(Coordinate mapping data)

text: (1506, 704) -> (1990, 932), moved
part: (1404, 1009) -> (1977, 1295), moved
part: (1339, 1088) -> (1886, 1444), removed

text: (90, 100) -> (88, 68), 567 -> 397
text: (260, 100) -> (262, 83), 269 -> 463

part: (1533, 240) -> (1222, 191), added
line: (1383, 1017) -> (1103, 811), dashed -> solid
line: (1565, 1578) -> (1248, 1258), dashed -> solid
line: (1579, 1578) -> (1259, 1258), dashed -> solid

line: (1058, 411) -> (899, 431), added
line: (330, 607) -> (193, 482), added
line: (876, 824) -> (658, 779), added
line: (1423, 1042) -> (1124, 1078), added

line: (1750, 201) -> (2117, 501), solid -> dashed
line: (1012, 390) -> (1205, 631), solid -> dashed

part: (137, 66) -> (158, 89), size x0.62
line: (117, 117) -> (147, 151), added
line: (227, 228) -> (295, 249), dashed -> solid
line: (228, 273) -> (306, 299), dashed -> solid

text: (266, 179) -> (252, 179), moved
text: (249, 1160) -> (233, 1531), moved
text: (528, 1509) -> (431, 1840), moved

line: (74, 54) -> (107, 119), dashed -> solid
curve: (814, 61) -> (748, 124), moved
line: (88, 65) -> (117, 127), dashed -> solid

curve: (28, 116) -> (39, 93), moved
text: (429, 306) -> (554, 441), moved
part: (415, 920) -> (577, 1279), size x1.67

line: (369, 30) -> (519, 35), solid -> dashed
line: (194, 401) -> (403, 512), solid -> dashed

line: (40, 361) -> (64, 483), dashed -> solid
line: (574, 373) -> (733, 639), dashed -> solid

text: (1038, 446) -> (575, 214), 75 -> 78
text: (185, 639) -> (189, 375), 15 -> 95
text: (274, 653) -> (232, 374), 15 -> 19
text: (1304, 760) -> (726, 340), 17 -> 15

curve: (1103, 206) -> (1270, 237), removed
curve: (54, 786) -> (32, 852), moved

**Request**
Look over the entries above and count the lines where the word "size" appears, then report only that count.

**The answer**
2